Une approche complète et globale de la santé mentale

La maladie mentale est directement liée à la pauvreté ainsi qu’aux problèmes relatifs aux inégalités hommes/femmes, tels que le mariage précoce, un statut social défavorable, le manque d’éducation et les maltraitances physiques. Quelque 85% des personnes défavorisées dans le monde vivent dans des communautés rurales et celles-ci sont majoritairement composées de femmes. Pourtant, les femmes rurales représentent le segment de la population mondiale le moins étudié, a déclaré Saionara König-Reis, Représentante de Dianova International pour les Nations Unies et responsable du Bureau de New-York. Les besoins qui sont les leurs exigent davantage d’études, d’autant plus que les femmes rurales ne forment pas un groupe homogène, mais variable d’une communauté à l’autre.

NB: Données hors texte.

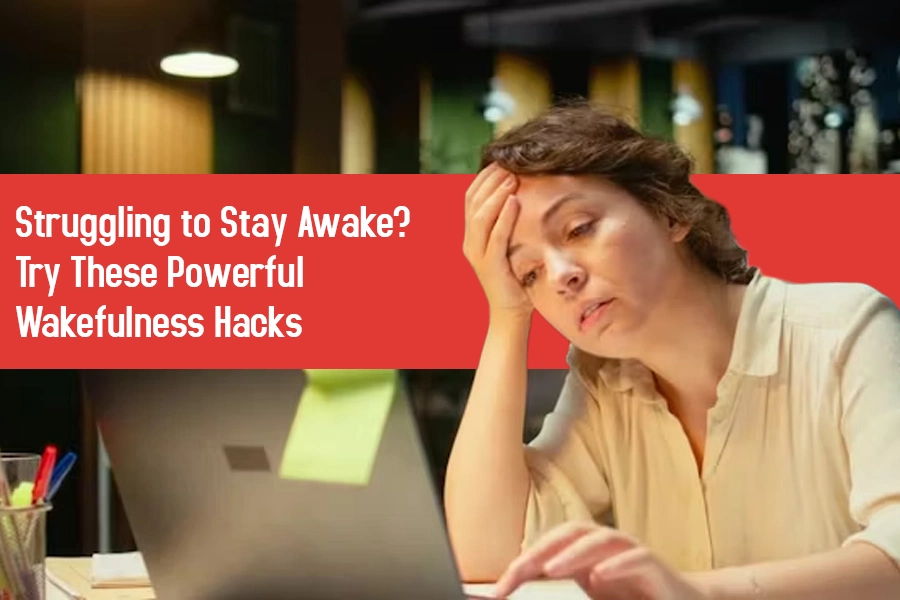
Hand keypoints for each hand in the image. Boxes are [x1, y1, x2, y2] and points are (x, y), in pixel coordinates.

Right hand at [463, 163, 532, 318]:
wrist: (510, 314)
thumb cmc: (516, 278)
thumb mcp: (510, 245)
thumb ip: (509, 224)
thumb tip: (523, 194)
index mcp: (471, 235)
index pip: (471, 197)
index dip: (484, 177)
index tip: (502, 161)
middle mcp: (469, 242)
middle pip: (472, 202)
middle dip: (490, 180)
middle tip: (509, 163)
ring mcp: (477, 255)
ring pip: (480, 216)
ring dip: (496, 194)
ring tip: (512, 178)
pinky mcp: (490, 266)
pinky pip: (495, 237)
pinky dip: (504, 217)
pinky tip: (514, 201)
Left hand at [493, 522, 710, 599]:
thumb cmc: (630, 598)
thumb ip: (562, 596)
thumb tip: (522, 598)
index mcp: (585, 552)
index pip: (549, 547)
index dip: (523, 563)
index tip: (500, 590)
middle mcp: (605, 545)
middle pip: (569, 534)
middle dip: (541, 550)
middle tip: (517, 572)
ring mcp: (629, 551)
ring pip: (599, 539)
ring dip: (572, 552)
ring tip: (550, 568)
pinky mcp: (654, 566)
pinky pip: (636, 558)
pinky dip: (616, 565)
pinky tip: (599, 576)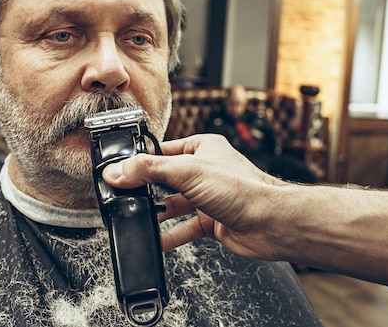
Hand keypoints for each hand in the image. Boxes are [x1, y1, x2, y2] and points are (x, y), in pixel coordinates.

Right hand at [102, 134, 285, 259]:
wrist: (269, 222)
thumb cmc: (242, 188)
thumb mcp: (186, 171)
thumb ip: (149, 170)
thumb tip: (118, 170)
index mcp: (203, 148)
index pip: (163, 150)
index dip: (142, 161)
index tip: (120, 171)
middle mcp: (206, 171)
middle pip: (167, 179)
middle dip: (148, 190)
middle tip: (126, 197)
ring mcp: (209, 197)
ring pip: (175, 205)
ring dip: (158, 214)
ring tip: (137, 219)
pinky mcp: (213, 221)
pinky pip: (185, 228)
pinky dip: (171, 235)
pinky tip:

Les expériences liées à leurs conditions de vie sont nombreuses, et les nuances sont importantes.

Dans le monde un tiers des femmes est victime de maltraitance. Dans la Chine rurale, les maltraitances sont la cause principale du suicide des femmes. Les femmes sont deux fois plus sujettes à la dépression que les hommes, et les victimes de viols sont plus à risques encore. Les jeunes victimes de viol peuvent souffrir de problèmes mentaux graves, nécessitant une prise en charge de services professionnels. De plus, ces jeunes filles sont souvent encore maltraitées. En Libye, par exemple, les filles violées et enceintes sont placées dans des institutions psychiatriques où les soins sont médiocres, selon Henia Dakkak, Conseillère du Fonds pour la Population des Nations Unies.

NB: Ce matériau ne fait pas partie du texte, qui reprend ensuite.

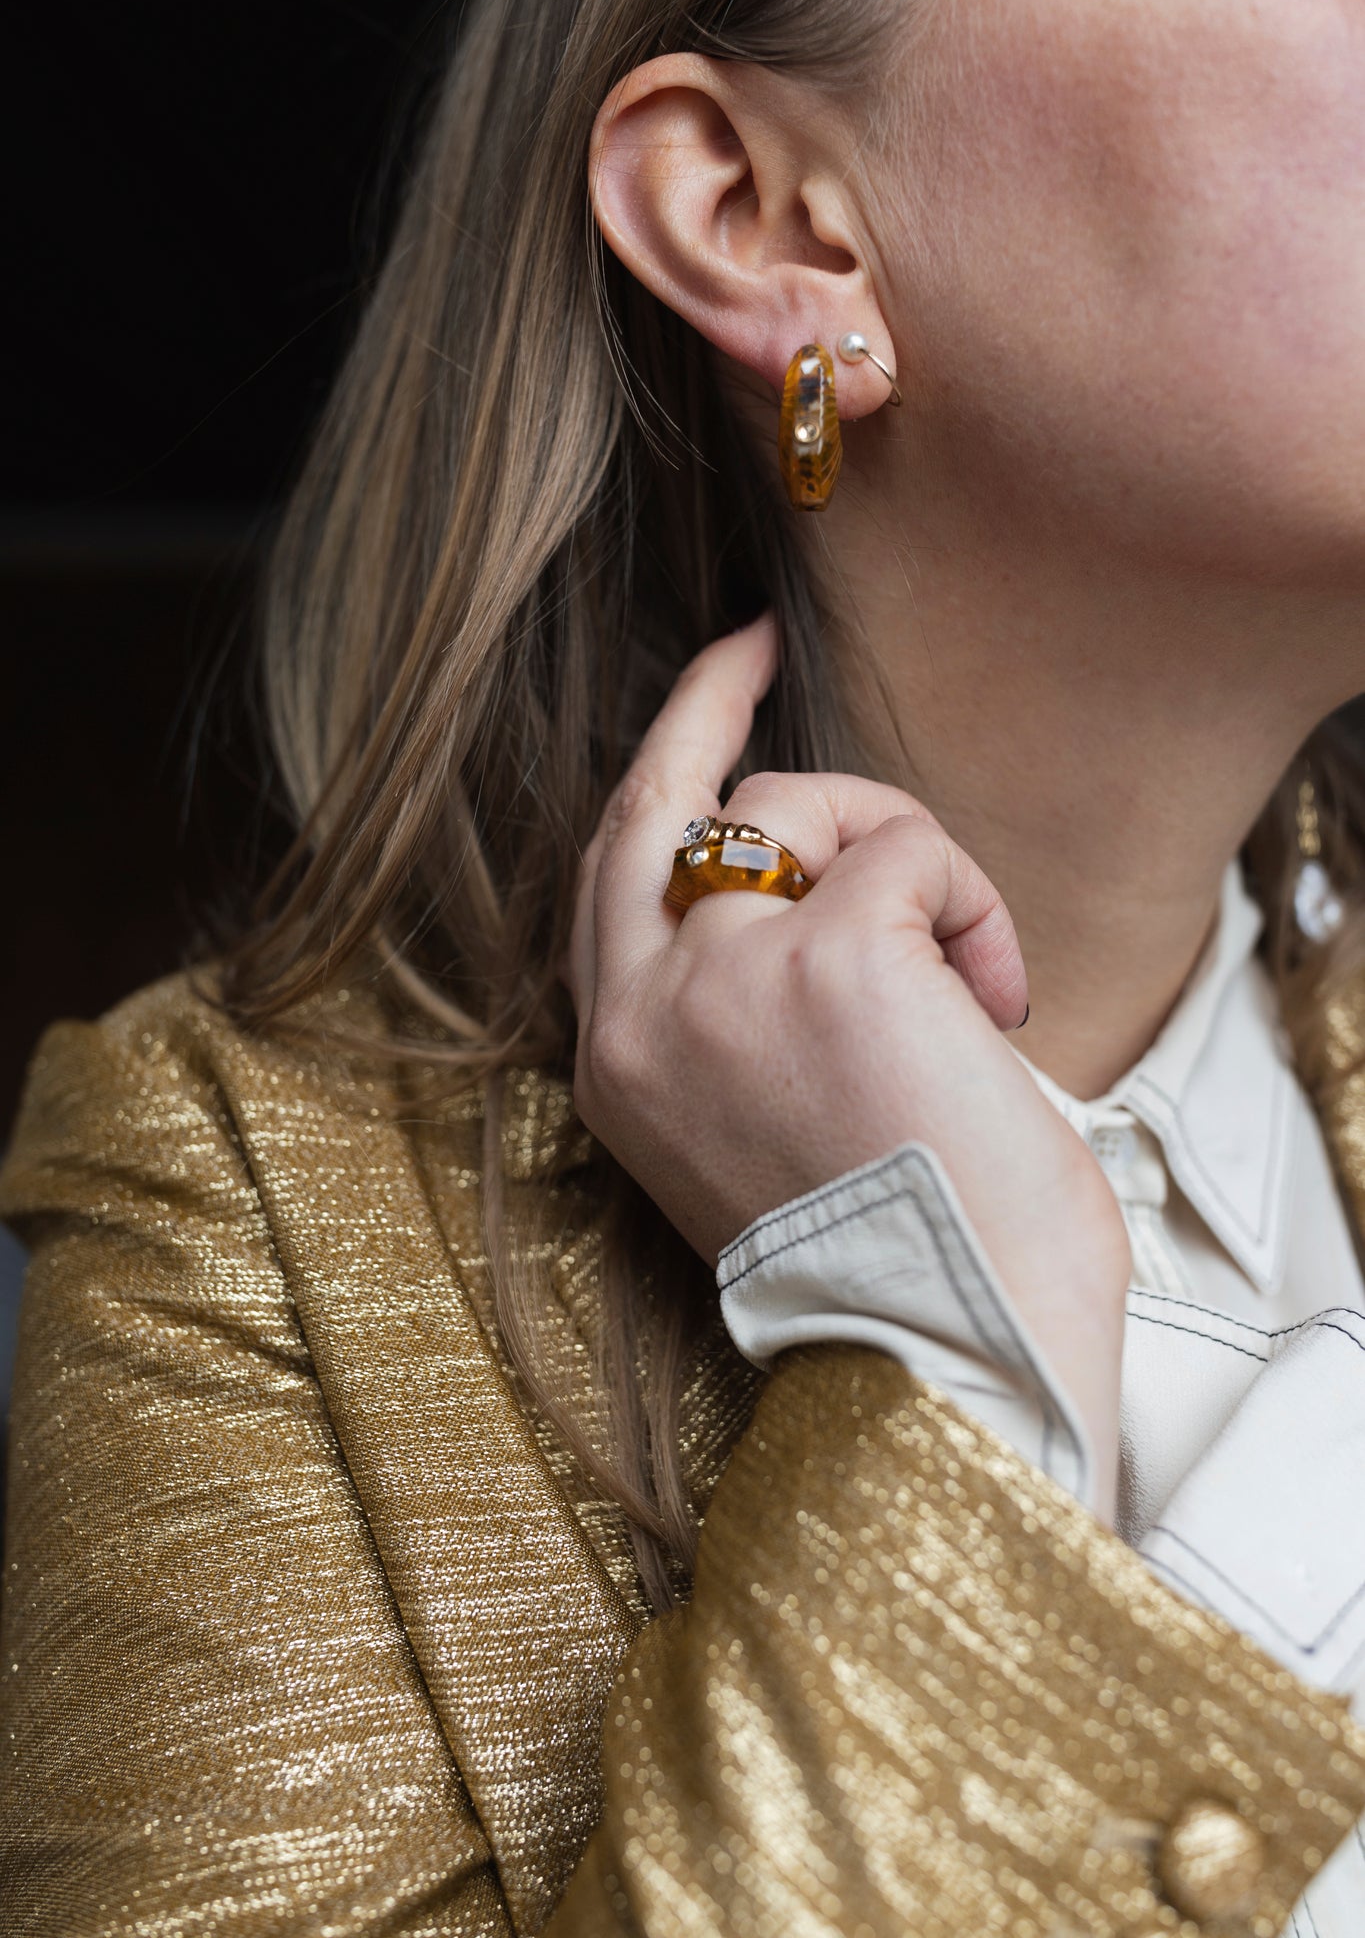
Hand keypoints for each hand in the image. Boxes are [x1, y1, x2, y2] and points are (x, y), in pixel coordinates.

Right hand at [564, 614, 1130, 1520]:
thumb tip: (798, 895)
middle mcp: (640, 1018)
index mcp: (619, 1072)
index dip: (655, 790)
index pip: (609, 889)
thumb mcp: (755, 1134)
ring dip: (903, 857)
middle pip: (650, 805)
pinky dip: (969, 902)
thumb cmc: (892, 1263)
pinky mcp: (825, 955)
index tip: (704, 719)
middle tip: (751, 640)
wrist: (951, 1357)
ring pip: (797, 810)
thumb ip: (734, 1013)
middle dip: (698, 704)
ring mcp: (720, 979)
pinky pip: (905, 851)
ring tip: (969, 978)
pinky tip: (994, 1003)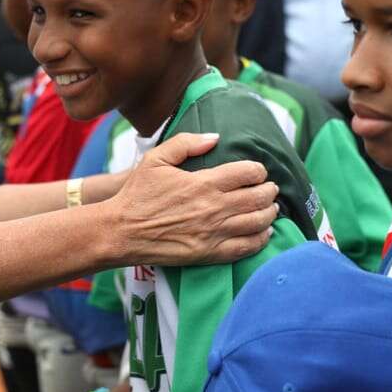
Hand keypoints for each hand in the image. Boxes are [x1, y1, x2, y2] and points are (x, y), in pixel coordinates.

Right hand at [104, 132, 278, 266]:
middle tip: (270, 189)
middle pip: (259, 197)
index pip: (248, 172)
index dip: (258, 170)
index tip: (257, 171)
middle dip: (269, 191)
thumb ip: (187, 143)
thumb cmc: (137, 194)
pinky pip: (247, 247)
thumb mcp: (156, 158)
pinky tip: (264, 232)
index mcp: (204, 182)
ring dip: (270, 213)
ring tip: (271, 208)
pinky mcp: (210, 253)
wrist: (121, 231)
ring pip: (258, 222)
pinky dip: (261, 239)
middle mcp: (214, 207)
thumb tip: (215, 137)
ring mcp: (214, 232)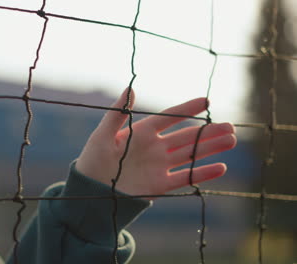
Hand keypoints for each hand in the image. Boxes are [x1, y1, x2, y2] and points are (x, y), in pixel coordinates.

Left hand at [75, 88, 236, 197]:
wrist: (90, 189)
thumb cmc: (93, 159)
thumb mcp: (102, 135)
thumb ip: (117, 113)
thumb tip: (131, 87)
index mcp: (142, 132)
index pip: (169, 118)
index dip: (186, 109)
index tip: (206, 100)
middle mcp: (155, 148)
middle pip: (186, 137)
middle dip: (208, 131)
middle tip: (230, 125)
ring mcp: (159, 166)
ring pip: (190, 155)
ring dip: (210, 148)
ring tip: (231, 140)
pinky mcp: (160, 185)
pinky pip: (185, 178)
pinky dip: (202, 173)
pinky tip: (220, 168)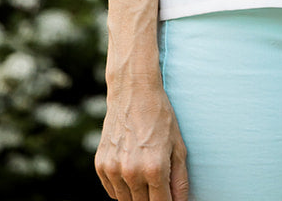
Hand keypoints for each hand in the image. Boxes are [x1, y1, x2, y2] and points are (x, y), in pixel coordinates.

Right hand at [96, 81, 188, 200]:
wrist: (133, 91)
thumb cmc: (160, 117)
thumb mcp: (178, 146)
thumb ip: (180, 180)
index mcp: (154, 168)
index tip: (169, 200)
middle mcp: (132, 172)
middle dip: (153, 200)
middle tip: (158, 187)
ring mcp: (113, 169)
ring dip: (137, 197)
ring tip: (145, 178)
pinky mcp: (101, 165)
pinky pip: (112, 192)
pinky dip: (122, 190)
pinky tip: (131, 175)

Mais le remède doit être global, a déclaré Nancy Wallace, Représentante Principale des Nation Unies pour la Fédération Mondiale de Santé Mentale. Le traitement de la maladie mentale doit se concentrer sur les conditions familiales, la pauvreté, l’accès aux opportunités économiques, ou sur les maltraitances, qui sont au centre du problème. Elle a parlé du récent  rapport du Rapporteur Spécial des Nations Unies sur le droit de chacun à atteindre le plus haut niveau de santé physique et mentale possible, lequel place la santé comme une notion aussi importante que globale, qu’il s’agisse de santé physique ou mentale, devant être intégrée à tous les Objectifs de Développement Durable. Elle a aussi souligné que chaque modèle n’est pas forcément adapté à toutes les situations. Chaque communauté est différente, et la maladie mentale est également répandue dans les pays développés, et chaque situation nécessite une stratégie adaptée.

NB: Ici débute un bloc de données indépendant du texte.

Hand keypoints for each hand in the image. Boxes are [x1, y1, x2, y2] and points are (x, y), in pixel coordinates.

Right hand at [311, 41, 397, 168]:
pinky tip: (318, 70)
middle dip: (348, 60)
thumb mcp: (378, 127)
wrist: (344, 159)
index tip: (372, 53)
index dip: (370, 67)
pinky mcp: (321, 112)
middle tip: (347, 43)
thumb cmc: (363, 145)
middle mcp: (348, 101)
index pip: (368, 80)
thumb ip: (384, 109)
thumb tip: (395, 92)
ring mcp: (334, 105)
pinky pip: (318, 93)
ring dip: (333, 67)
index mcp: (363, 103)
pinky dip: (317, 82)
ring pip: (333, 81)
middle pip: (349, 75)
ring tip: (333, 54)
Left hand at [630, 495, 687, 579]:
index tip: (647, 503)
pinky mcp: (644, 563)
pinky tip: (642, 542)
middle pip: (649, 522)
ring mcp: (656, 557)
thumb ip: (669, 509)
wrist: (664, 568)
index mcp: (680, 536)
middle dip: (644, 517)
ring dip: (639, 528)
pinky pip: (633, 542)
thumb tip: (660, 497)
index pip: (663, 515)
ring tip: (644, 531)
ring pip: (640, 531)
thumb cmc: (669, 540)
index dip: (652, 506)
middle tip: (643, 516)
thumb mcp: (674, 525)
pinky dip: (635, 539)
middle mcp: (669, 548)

L’agenda 2030 aborde la question de la maladie mentale dans l’ODD 3, qui appelle à la « prévention et au traitement des maladies non transmissibles, y compris les troubles de comportement, de développement et neurologiques, qui constituent un défi majeur pour le développement durable. » Cependant, les professionnels de terrain n’ont pas connaissance du programme international en matière de soins de santé en tant que droit humain, a déclaré Mme König-Reis. De plus, les Nations Unies n’y ont pas accordé assez d’attention, bien que la santé mentale ait été récemment intégré au sein des ODD, avec l’ajout de l’ODD 3.4 qui met aujourd’hui la santé mentale dans l’agenda international et offre de nouvelles opportunités de changement.